The FBI’s recent legal entanglement with Apple, in which it attempted to force the technology giant to circumvent the encryption on one of its devices so it could access the personal data contained inside, was notable for reasons far beyond the scope of the incident itself.

The San Bernardino case not only raised questions as to the nature of the government-corporation relationship – and how much the former can make the latter dance to its tune – but also how much (or how little) privacy protection we as individuals can expect from our respective governments. In this instance, the court order did not need to be granted as the FBI obtained a method of bypassing Apple’s password system – but the legal action sets a worrying precedent for governments looking to use their legal clout to access personal information from the devices we use everyday.

 

A battle on both sides of the Atlantic

 

In the United Kingdom, Apple has continued its ‘company of the people’ approach towards personal data by submitting evidence – along with Yahoo, Google, Twitter, Microsoft and Facebook – that challenges the draft Investigatory Powers Bill that the Government is currently looking to push through parliament.

Together, these companies raise several concerns about the extra-territorial jurisdiction, bulk data collection practices and proposed oversight structure that they believe need to be addressed for the new laws to be fairly applied.
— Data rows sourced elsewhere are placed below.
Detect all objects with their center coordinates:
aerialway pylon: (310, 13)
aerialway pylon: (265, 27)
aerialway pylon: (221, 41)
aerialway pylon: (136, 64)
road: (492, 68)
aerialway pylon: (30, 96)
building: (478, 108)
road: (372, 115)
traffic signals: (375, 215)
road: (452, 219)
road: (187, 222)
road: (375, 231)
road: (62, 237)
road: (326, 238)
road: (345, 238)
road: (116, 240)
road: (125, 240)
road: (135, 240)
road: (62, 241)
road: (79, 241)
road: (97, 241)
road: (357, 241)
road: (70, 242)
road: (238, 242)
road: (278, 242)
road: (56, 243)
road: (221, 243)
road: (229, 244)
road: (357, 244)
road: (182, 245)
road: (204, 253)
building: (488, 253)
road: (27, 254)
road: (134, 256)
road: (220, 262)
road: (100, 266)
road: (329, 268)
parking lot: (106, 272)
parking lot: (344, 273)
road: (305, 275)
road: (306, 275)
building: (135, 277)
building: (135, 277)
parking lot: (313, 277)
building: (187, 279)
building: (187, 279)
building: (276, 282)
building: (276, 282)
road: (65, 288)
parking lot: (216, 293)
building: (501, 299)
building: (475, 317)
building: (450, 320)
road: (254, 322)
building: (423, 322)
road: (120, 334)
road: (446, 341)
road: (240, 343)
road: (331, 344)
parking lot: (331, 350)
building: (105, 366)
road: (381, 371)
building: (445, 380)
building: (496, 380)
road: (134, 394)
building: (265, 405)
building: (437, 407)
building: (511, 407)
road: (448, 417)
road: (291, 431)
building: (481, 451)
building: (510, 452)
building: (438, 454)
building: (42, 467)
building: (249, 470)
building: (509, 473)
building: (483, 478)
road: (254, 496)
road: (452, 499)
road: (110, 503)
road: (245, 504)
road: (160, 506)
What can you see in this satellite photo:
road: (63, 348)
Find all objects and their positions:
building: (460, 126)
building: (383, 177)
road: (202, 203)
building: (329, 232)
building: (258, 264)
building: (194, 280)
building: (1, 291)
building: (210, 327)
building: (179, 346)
As the written submission points out, the UK’s legislation will have notable ramifications globally, with several countries likely to follow its lead when devising their own surveillance rules. This makes it vital that the UK puts in place a considered, balanced approach that ensures both public safety and personal liberty.

 

What is being proposed?

 

The 300-page Investigatory Powers Bill replaces and builds upon existing emergency legislation, and will compel internet and phone companies to store twelve months’ worth of online browsing history of every citizen in the UK. These service providers will need to be able to intercept and collect personal information using their networks upon request, access to which the Government believes is critical for its security efforts.

For foreign companies this will purportedly be limited to targeted data requests, although the evidence provided by Apple and others suggests that the legislation ‘unilaterally asserts UK jurisdiction overseas in seven of the eight major powers in the Bill’.

One of the big issues with similar laws is bulk data collection, whereby a large amount of personal metadata is accumulated using mass surveillance techniques. This practice was highlighted by former NSA worker Edward Snowden when he leaked data that detailed how much non-essential identifiable information on everyday activities was being collected by government agencies.

While the USA has recently watered down its own data collection abilities with the Freedom Act, the Investigatory Powers Bill in its current form represents a significant beefing up of the UK’s surveillance powers. Furthermore, it remains unclear on a number of points relating to the gathering of bulk data: it does not include provisions to ensure that only data related to the specific request for information is retained, while the letter of evidence also suggested that the limited powers to collect data in this manner could be abused and become the rule, rather than the exception.

 

Surveillance privacy iPhone

Honourable or hypocritical?

“We owe it to our customers to protect their personal data to the best of our ability.”

– Written evidence supplied by Apple to the UK Government

 

It is one thing standing up for individual privacy when a government is the perceived aggressor, but many of the companies co-signing the written submission to parliament hardly have whiter-than-white reputations when it comes to protecting their users’ personal information.

Google has an extensive history of data breaches, unauthorised collection of data from WiFi networks and failing to meet legal requirements for data protection in several EU countries. Twitter, meanwhile, has previously seen thousands of its accounts compromised, in one instance suffering from a hack whereby a quarter of a million users had the personal data in their accounts accessed by malicious third parties. Out of all of the businesses that submitted evidence on the Government’s proposals, only Apple and Yahoo were awarded the full five-star rating for user data protection in the latest Who Has Your Back report by the Electronic Frontier Foundation.

It is clear that many of these companies have work to do on the way they handle their own customers’ data, but standing in opposition to the bill in its current form is an important step for doing so. As Scarlet Kim, legal officer at Privacy International, points out:

 

“Should the British bill pass in its current form, the UK government will have the power to force Apple and other technology companies to undermine the security of their products and services.”

 

Engaging with internet-connected devices will always be a calculated risk for users but, with several companies belatedly realising the importance of privacy to the individual, there is the potential that a reasonable equilibrium might be found between company, individual and state. Yet, as the party least able to influence the debate, we as individuals have to trust the others to formulate a compromise that doesn’t skew the balance too heavily in their favour.